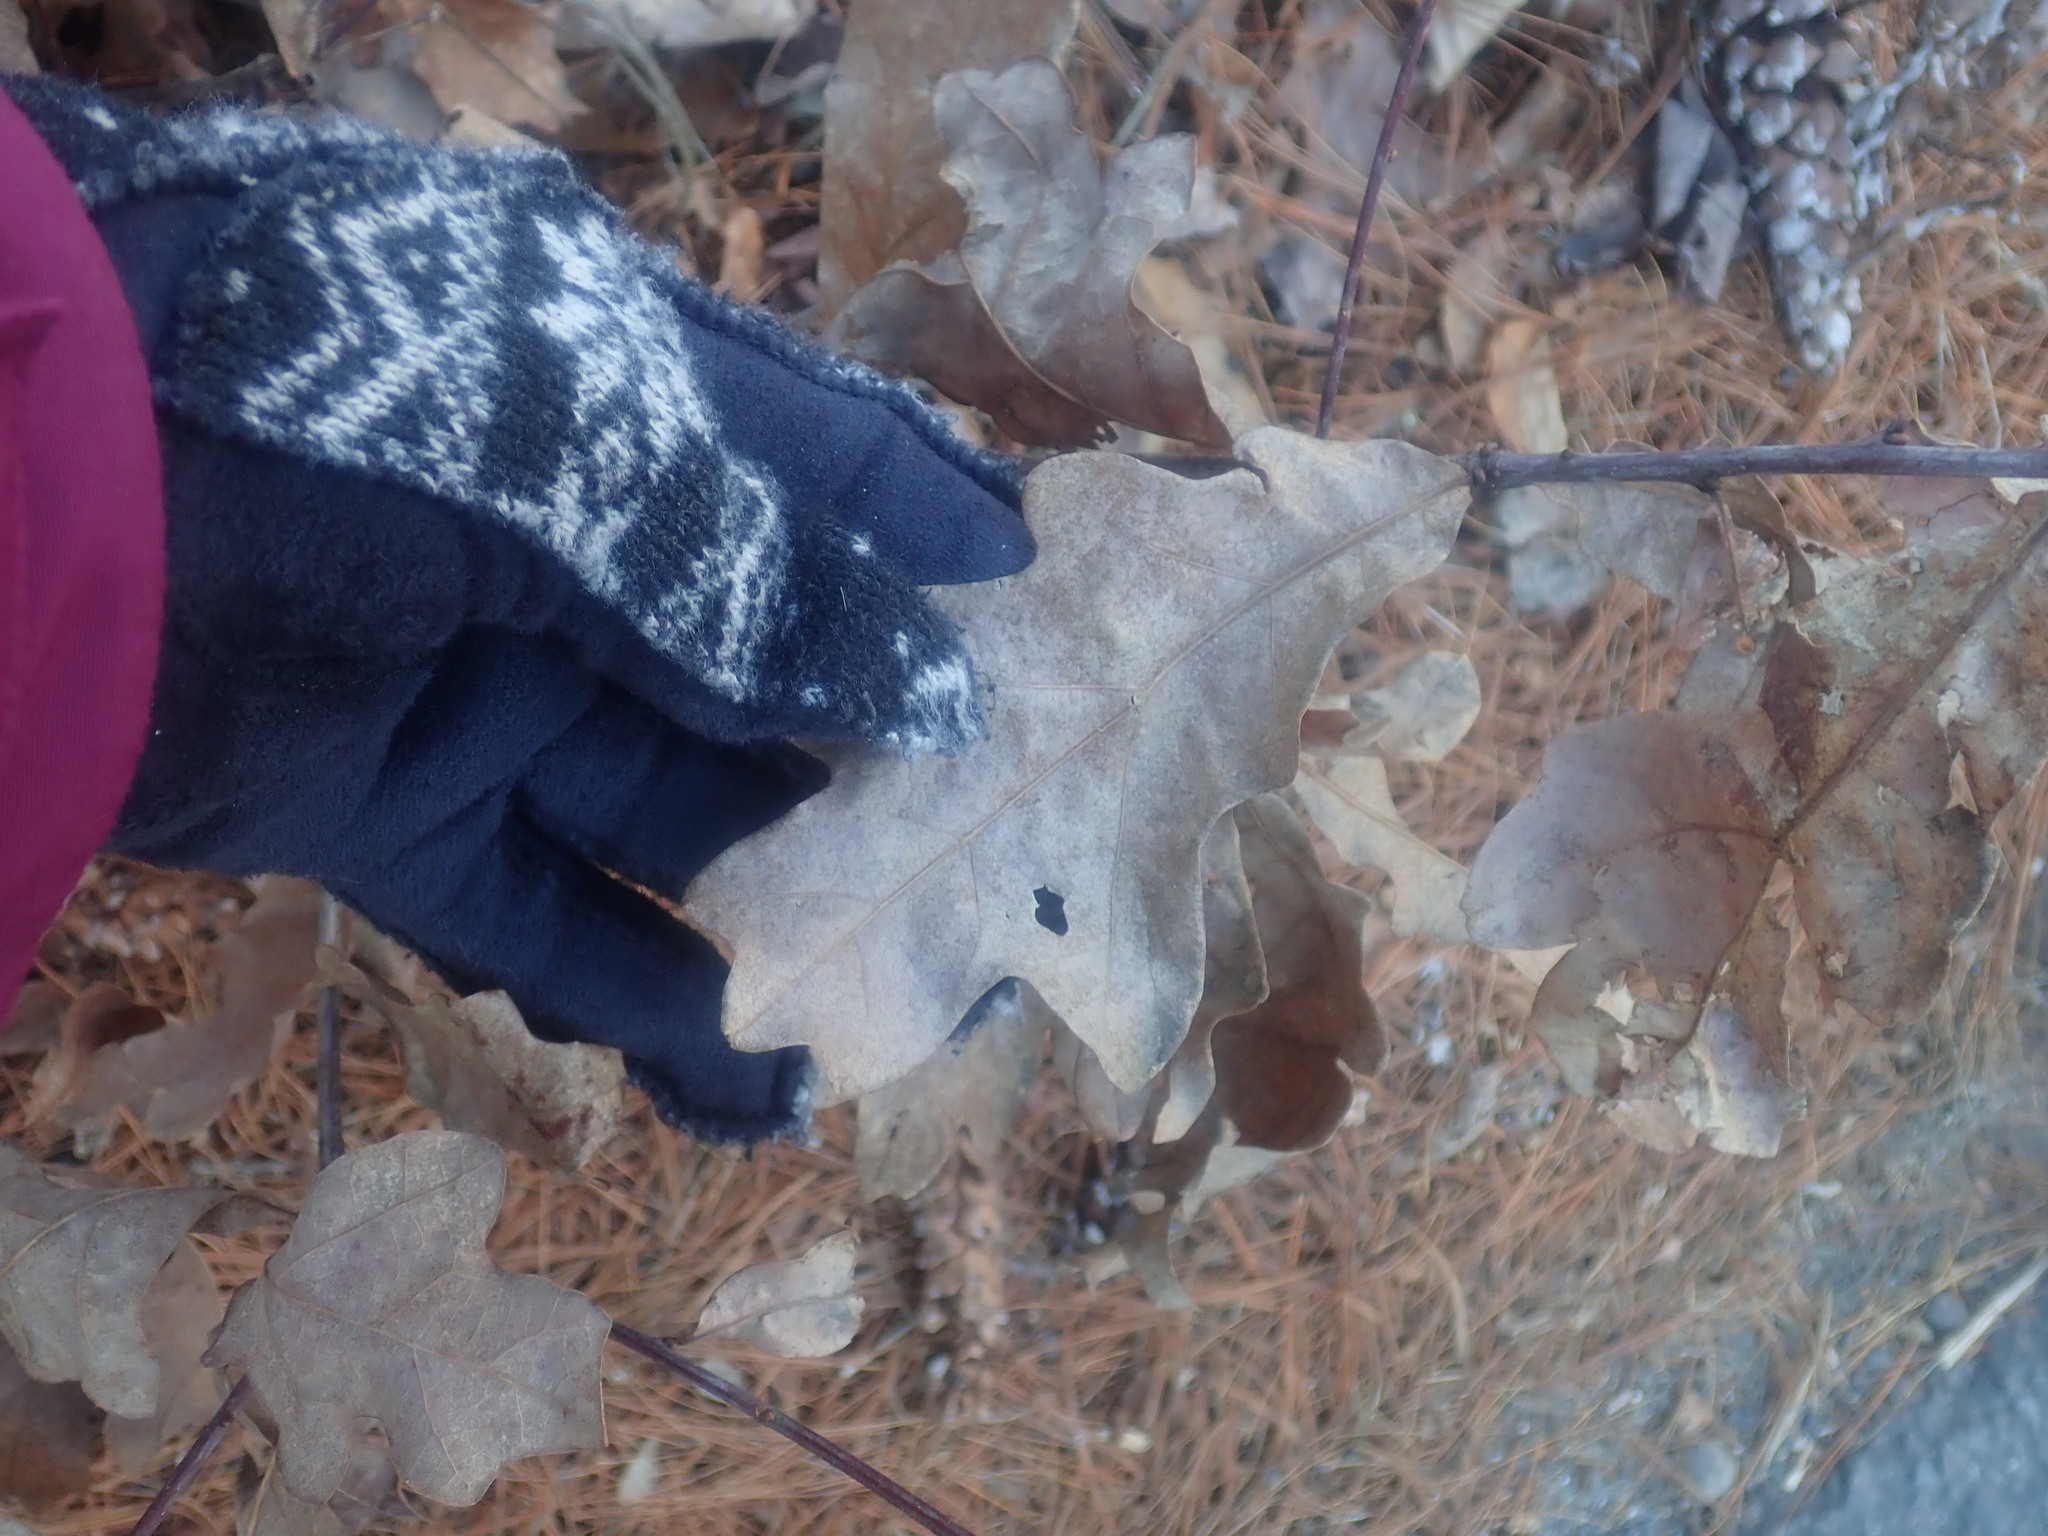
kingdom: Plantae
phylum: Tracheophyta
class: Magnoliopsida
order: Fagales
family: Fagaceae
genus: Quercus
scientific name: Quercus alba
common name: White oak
* * *
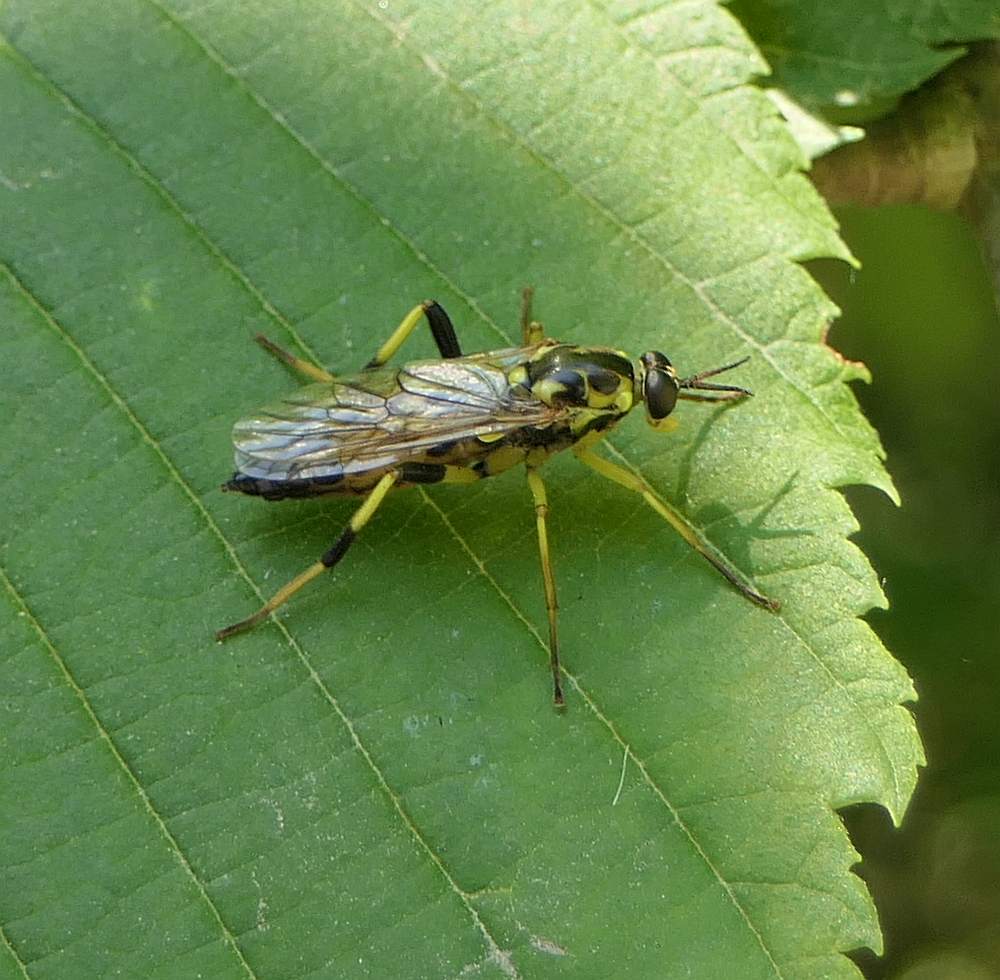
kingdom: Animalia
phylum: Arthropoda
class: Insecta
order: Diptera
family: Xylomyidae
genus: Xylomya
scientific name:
---
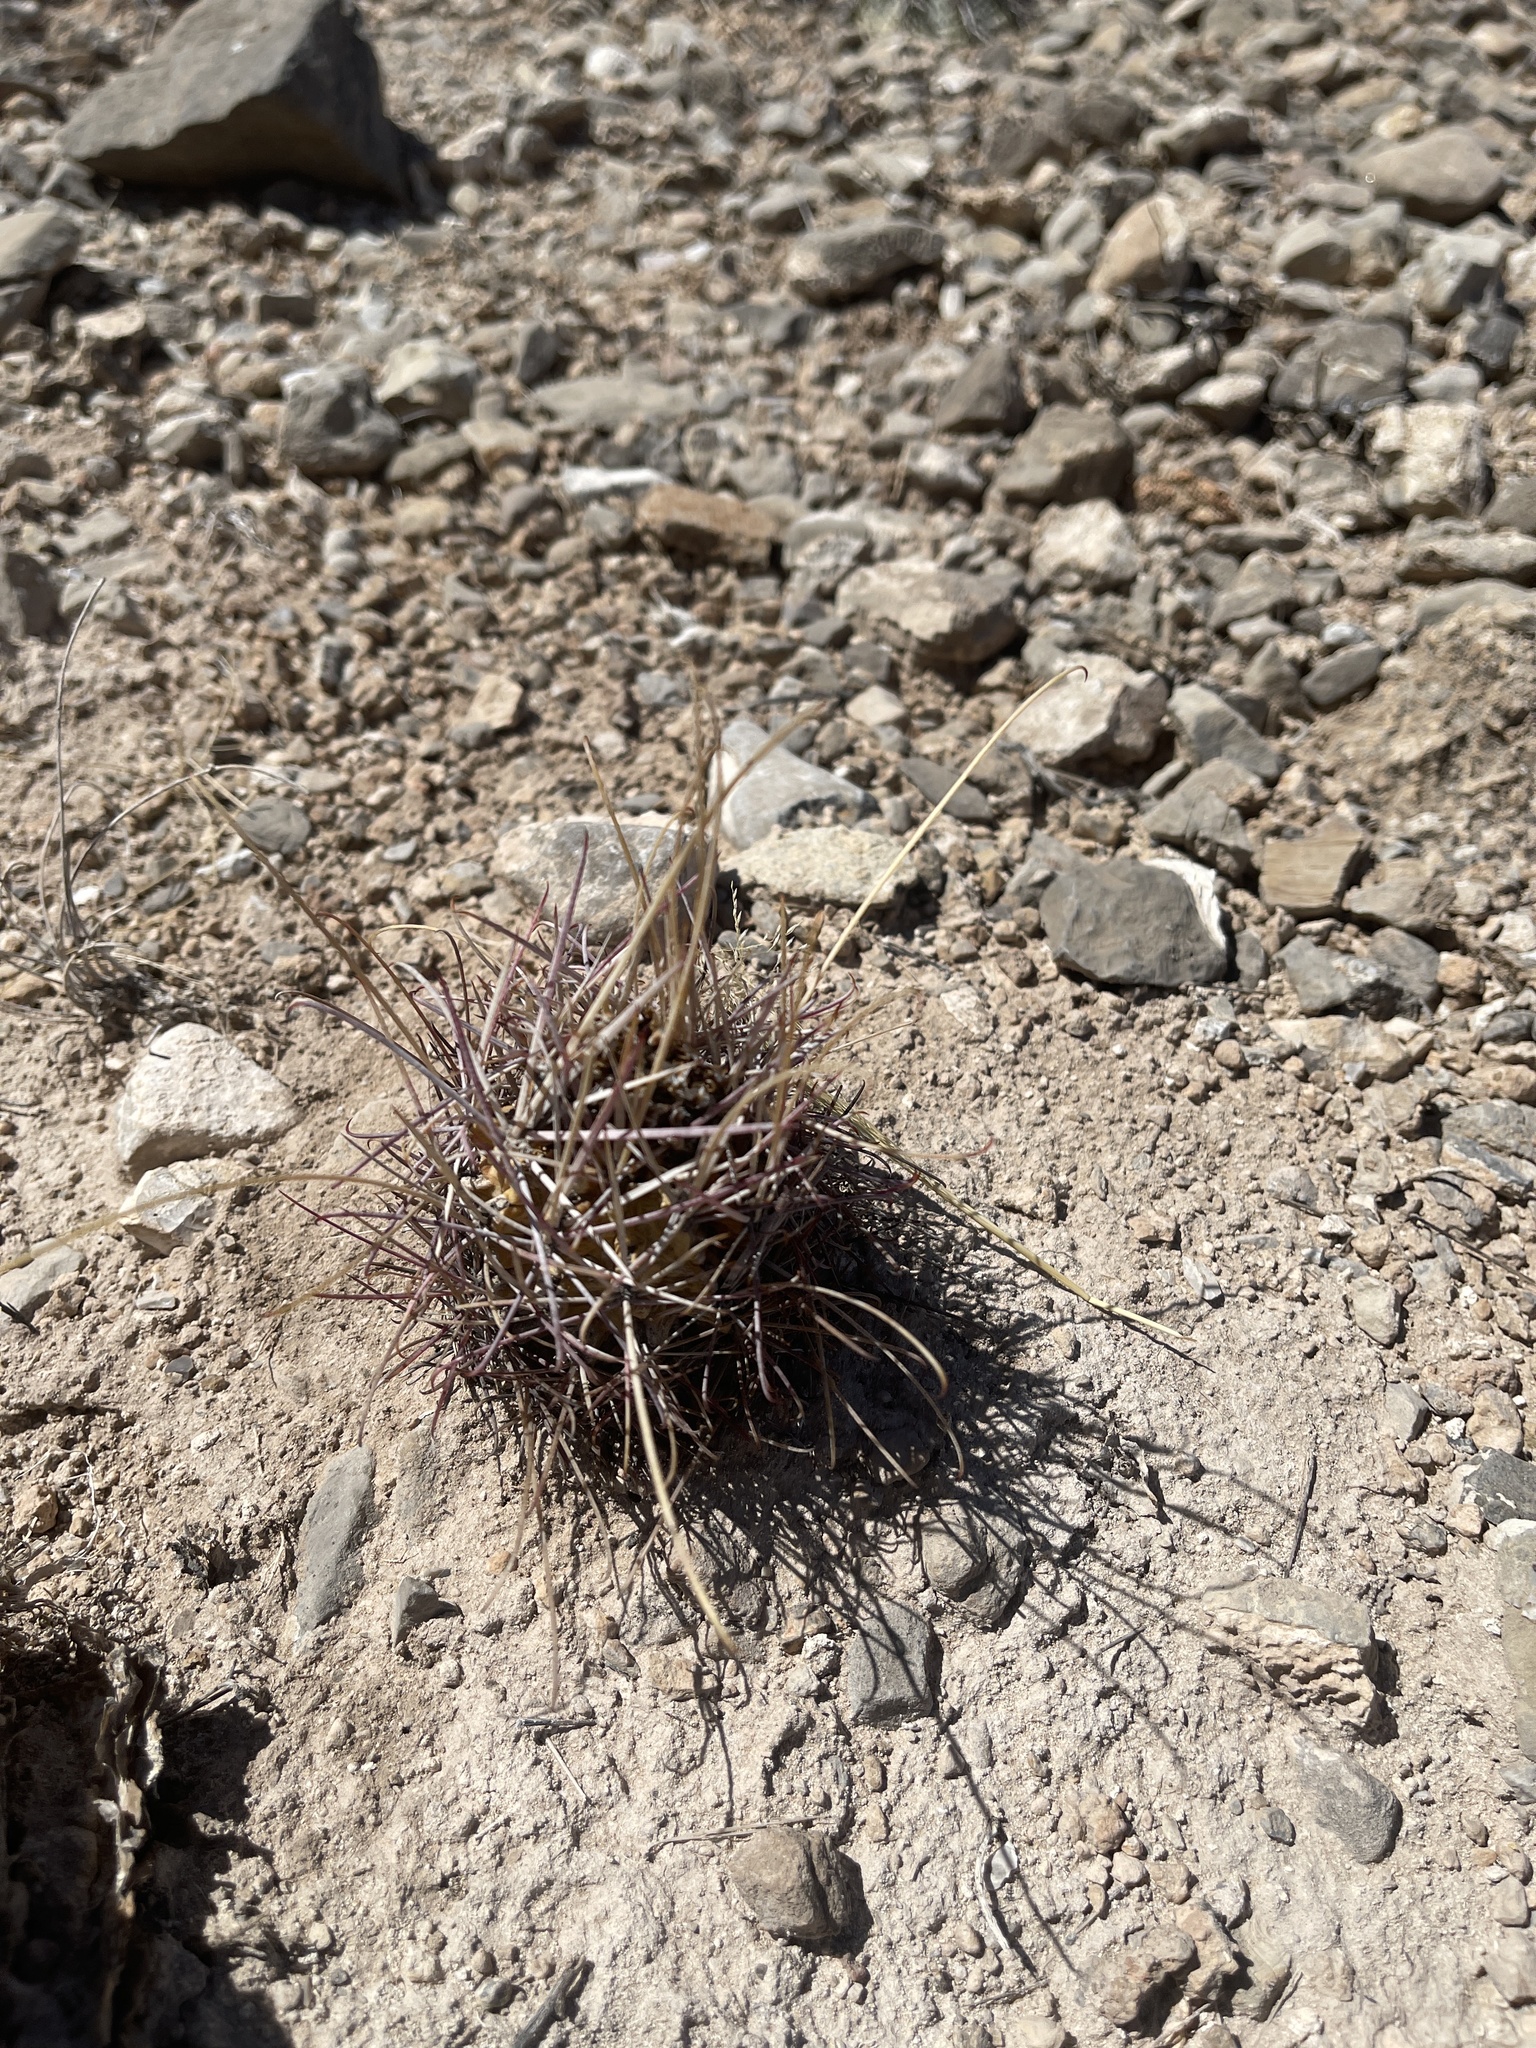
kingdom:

Directive: Show each line of the rows above that contains the string "name", where letter case matters.

Answer to this problem:
scientific name: Quercus alba
common name: White oak
scientific name:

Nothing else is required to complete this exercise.